*** INPUT Section Begins ***
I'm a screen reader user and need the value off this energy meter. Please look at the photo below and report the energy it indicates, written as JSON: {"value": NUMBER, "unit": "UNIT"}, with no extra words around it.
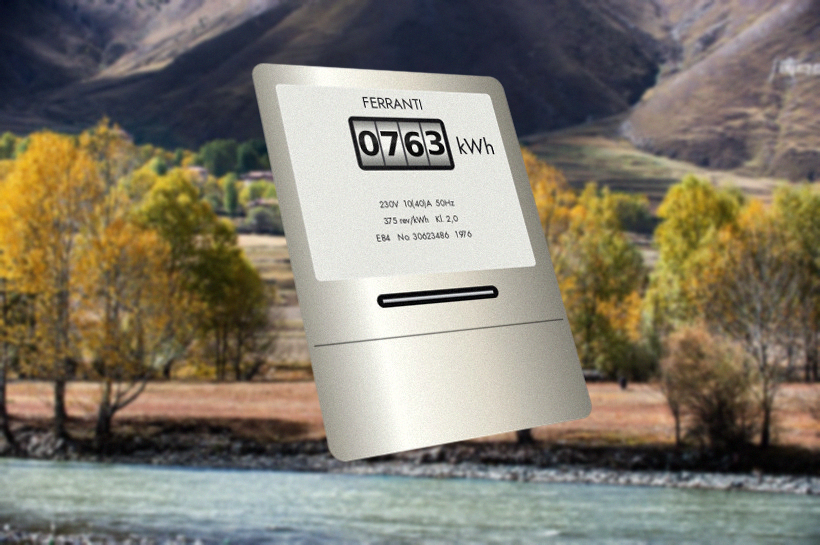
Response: {"value": 763, "unit": "kWh"}
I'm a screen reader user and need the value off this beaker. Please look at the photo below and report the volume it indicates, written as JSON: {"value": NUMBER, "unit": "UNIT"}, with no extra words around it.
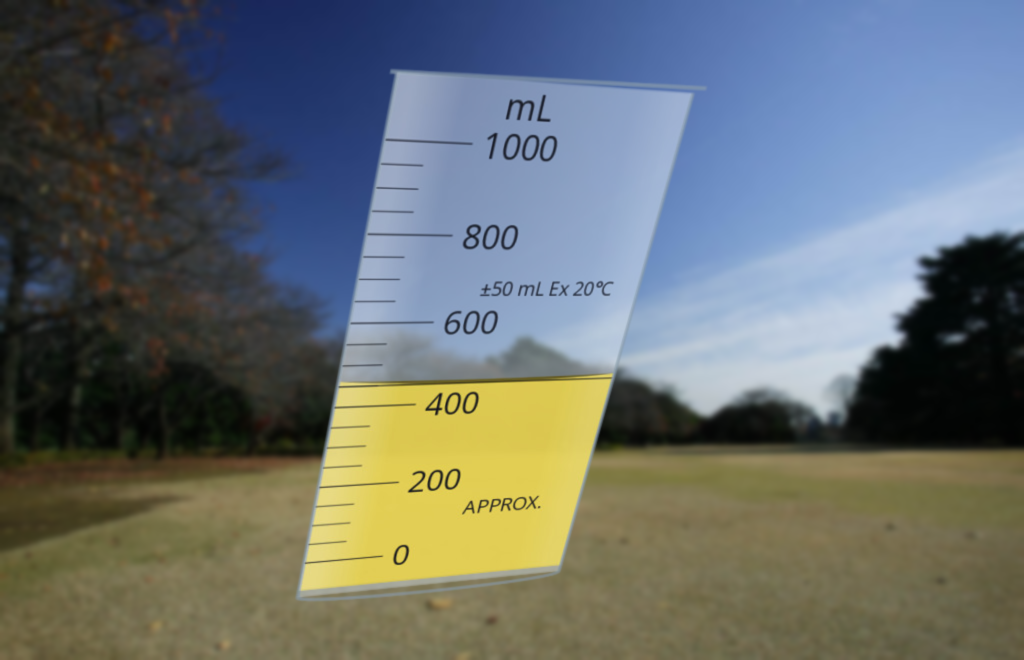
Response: {"value": 450, "unit": "mL"}
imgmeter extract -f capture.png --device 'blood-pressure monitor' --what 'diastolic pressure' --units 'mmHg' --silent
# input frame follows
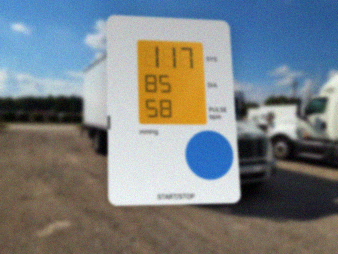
*** INPUT Section Ends ***
● **TASK REQUIREMENTS**
Could you retype every entry above word for word, leaving the pictures out?

● **RESPONSE AREA**
I'm a screen reader user and need the value off this energy meter. Please look at the photo below and report the energy it indicates, written as JSON: {"value": NUMBER, "unit": "UNIT"}, with no extra words around it.
Response: {"value": 763, "unit": "kWh"}
I'm a screen reader user and need the value off this beaker. Please look at the photo below and report the volume it indicates, written as JSON: {"value": NUMBER, "unit": "UNIT"}, with no extra words around it.
Response: {"value": 450, "unit": "mL"}
imgmeter extract -f capture.png --device 'blood-pressure monitor' --what 'diastolic pressure' --units 'mmHg' --silent
# input frame follows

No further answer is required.